As stated earlier, each minor alteration in MMP is essential in overall mitochondrial status, and flow cytometry is convenient for monitoring those changes (90). Therefore, a single complex multi-parametric technique, imaging flow cytometry, capable of substituting both flow cytometry and microscope, would be an appropriate option. As we conclude from this meta-analysis, a combination of morphological and fluorescent functional parameters may improve sperm quality evaluation. Morphometric sperm characteristics are between most important indicators of fertility (96) but are not available from conventional flow cytometry analysis. The imaging flow cytometry has already been successfully used in different laboratories for sperm evaluation (44, 97–100) and allowed the characterization of morphological and metabolic sperm parameters in thousands of spermatozoa simultaneously. The IFC is a relatively young technology that still needs to find a place in commercial applications and research, particularly in sperm characterization, where routine methods (sperm motility evaluation, etc.) have been established for decades. However, the Imagestream IDEAS software capable to differentiate sperm from cellular debris and cytoplasmic droplets of similar size solving the major problem of automatic CASA systems.

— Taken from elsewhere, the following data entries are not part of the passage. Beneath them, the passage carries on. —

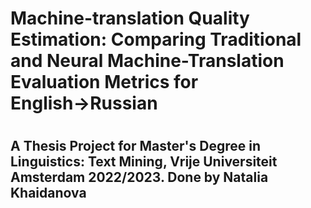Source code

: <h1>Machine-translation Quality Estimation: Comparing Traditional and Neural Machine-Translation Evaluation Metrics for English→Russian<h1>

<h2>A Thesis Project for Master's Degree in Linguistics: Text Mining, Vrije Universiteit Amsterdam 2022/2023. Done by Natalia Khaidanova<h2>



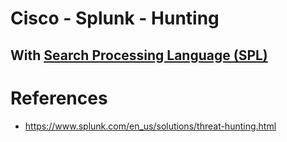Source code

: # Cisco - Splunk - Hunting

## With [Search Processing Language (SPL)](./SPL/)

# References
- https://www.splunk.com/en_us/solutions/threat-hunting.html
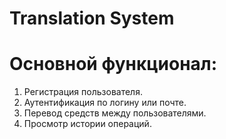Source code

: # Translation System

# Основной функционал:
 1. Регистрация пользователя.
 2. Аутентификация по логину или почте.
 3. Перевод средств между пользователями.
 4. Просмотр истории операций.
	
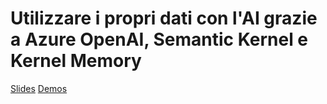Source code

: # Utilizzare i propri dati con l'AI grazie a Azure OpenAI, Semantic Kernel e Kernel Memory
[Slides](/2024/Utilizzare%20i%20propri%20dati%20con%20l%27AI%20grazie%20a%20Azure%20OpenAI%2C%20Semantic%20Kernel%20e%20Kernel%20Memory/slides.pdf)
[Demos](https://github.com/qmatteoq/SemanticKernel-Demos)
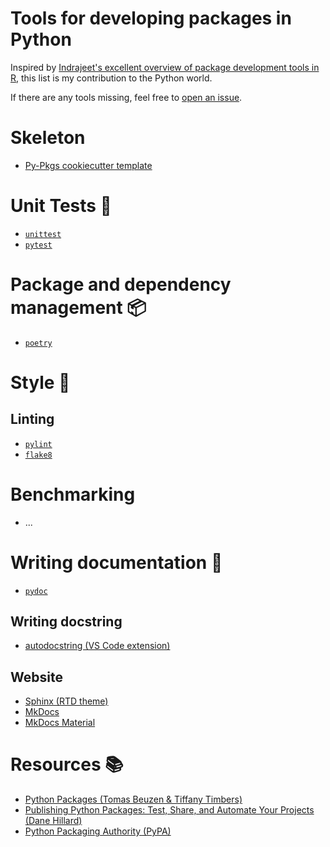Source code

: # Tools for developing packages in Python 

Inspired by [Indrajeet's excellent overview of package development tools in R](https://github.com/IndrajeetPatil/awesome-r-pkgtools), this list is my contribution to the Python world.

If there are any tools missing, feel free to [open an issue](https://github.com/cosimameyer/awesome-python-package-tools/issues/new/choose).

# Skeleton 
- [Py-Pkgs cookiecutter template](https://github.com/py-pkgs/py-pkgs-cookiecutter)

# Unit Tests 🧪
- [`unittest`](https://docs.python.org/3/library/unittest.html)
- [`pytest`](https://docs.pytest.org)

# Package and dependency management 📦
- [`poetry`](https://python-poetry.org)

# Style 💅
## Linting
- [`pylint`](https://www.pylint.org/)
- [`flake8`](https://flake8.pycqa.org/)

# Benchmarking
- ...

# Writing documentation 📑
- [`pydoc`](https://docs.python.org/3/library/pydoc.html#module-pydoc)

## Writing docstring
- [autodocstring (VS Code extension)](https://marketplace.visualstudio.com/items?itemName=njpwerner.autodocstring)

## Website
- [Sphinx (RTD theme)](https://github.com/readthedocs/sphinx_rtd_theme)
- [MkDocs](https://mkdocs.readthedocs.io)
- [MkDocs Material](https://squidfunk.github.io/mkdocs-material/)

# Resources 📚
- [Python Packages (Tomas Beuzen & Tiffany Timbers)](https://py-pkgs.org)
- [Publishing Python Packages: Test, Share, and Automate Your Projects (Dane Hillard)](https://www.manning.com/books/publishing-python-packages)
- [Python Packaging Authority (PyPA)](https://www.pypa.io/en/latest/)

Artificial intelligence and machine learning algorithms are increasingly used to analyze IFC data (101–104). The development of IFC systems for this specific field will depend on reproducibility, usability, stability, complexity of instrument setup, and addition of artificial intelligence algorithms to remove the subjectivity and variability of analysis (105, 106). It requires improving the IFC systems to where data will be recorded, processed, and analyzed quickly in veterinary laboratories. Interestingly, current IFC systems (Imagestream and Flocyte instrument lines) are coming from a sole source (Amnis-Cytek) (107), which may simplify standardization of protocols. Recent introduction of image-based sorting instrumentation (108) capable to high-throughput sorting based on fluorescence and morphological features may prove helpful in sex-sorting of functional sperm.

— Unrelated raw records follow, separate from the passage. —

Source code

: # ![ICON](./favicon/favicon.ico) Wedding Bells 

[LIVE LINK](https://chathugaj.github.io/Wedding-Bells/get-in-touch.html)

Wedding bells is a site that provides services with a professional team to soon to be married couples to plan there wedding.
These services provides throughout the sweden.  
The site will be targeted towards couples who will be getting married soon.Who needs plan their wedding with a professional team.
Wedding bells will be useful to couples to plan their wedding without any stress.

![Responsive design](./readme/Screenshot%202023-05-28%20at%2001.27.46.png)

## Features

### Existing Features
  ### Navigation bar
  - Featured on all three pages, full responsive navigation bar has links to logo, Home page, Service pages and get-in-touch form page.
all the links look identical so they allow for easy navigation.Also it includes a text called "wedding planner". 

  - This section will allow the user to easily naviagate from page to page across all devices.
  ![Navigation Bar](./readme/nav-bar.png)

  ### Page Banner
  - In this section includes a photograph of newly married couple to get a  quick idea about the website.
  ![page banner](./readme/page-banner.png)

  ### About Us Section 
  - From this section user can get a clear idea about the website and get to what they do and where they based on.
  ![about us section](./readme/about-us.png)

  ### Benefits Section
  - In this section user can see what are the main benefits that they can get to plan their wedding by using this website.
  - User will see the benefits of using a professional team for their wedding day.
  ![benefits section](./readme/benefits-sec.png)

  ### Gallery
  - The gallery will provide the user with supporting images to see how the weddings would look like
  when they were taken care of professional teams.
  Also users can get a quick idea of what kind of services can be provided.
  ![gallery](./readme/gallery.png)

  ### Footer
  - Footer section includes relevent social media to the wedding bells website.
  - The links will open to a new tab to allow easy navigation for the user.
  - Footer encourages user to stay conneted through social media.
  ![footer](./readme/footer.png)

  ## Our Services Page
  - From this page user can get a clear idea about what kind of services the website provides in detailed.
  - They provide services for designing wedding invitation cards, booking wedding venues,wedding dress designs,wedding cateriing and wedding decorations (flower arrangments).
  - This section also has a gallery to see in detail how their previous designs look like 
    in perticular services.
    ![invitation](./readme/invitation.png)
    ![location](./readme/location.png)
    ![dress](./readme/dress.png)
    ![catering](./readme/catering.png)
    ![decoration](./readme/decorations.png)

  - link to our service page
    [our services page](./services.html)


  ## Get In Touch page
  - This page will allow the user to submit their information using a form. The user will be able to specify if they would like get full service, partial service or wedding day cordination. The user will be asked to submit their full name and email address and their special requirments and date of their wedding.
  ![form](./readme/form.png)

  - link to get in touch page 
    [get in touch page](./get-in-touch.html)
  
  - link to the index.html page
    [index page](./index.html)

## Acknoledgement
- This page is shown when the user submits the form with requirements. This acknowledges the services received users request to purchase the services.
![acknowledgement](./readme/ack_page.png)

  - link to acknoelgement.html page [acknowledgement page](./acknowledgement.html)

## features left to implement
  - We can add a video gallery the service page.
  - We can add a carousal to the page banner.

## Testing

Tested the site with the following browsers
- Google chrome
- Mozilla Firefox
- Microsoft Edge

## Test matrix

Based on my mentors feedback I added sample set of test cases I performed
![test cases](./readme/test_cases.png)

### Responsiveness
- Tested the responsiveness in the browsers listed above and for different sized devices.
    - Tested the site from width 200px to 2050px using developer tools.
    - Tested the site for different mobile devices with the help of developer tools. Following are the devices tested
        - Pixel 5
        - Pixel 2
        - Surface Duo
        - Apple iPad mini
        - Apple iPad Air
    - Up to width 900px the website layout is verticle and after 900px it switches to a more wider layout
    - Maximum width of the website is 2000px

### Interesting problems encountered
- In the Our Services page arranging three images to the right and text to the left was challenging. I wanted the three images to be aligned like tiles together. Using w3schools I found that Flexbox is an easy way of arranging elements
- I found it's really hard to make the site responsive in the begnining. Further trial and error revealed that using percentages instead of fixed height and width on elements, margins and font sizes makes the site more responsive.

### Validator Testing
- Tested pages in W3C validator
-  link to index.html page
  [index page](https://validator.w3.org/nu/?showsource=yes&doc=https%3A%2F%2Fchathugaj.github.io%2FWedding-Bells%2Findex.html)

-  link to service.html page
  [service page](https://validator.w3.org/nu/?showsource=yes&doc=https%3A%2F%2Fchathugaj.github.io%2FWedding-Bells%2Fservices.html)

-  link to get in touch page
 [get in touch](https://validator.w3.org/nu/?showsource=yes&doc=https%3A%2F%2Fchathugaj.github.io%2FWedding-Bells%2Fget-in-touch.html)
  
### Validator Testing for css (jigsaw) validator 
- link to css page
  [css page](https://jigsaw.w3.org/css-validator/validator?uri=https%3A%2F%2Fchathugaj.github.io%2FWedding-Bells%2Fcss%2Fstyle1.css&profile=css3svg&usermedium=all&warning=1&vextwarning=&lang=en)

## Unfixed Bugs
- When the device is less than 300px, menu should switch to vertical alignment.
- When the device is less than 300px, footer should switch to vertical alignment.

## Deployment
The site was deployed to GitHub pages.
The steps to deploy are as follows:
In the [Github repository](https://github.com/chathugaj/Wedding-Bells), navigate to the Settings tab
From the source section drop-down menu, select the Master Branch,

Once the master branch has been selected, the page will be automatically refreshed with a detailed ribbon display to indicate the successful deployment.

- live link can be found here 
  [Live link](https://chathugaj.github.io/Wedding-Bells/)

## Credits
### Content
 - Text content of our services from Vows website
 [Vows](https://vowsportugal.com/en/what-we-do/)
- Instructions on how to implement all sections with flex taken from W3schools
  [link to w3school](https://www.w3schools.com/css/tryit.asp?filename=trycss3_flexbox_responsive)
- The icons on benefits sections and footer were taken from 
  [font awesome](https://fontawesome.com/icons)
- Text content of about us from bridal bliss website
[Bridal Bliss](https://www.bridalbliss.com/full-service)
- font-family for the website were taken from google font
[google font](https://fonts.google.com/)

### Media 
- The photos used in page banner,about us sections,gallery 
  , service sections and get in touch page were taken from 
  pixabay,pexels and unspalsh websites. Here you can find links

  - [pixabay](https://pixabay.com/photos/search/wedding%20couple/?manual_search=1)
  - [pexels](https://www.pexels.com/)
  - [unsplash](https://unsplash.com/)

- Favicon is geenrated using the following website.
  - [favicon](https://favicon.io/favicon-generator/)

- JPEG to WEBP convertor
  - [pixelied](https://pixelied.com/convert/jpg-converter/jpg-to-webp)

First of all, the analyzed studies represented different breeds and sometimes a mix of breeds; after using subgroup analysis, the level of heterogeneity was decreased in the more homogenous dairy group of breeds. The number of studies used for each subgroup was relatively small that could result in a biased estimation of heterogeneity (I²) (109). Next, the lack of standardization contributed to the high heterogeneity level. The methods for evaluating total motility and abnormal morphology, thawing and staining techniques, and types of fluorescent dyes are varied among the studies due to the lack of standard protocols for quality assessment of cryopreserved bovine semen. Sperm morphology needs to be better evaluated, and though CASA systems have developed protocols to analyze efficiently the kinematic parameters of animal sperm (58), their use needs to be extended to the analysis of viability, DFI and morphology (110), which considered to be vital for fertility prediction.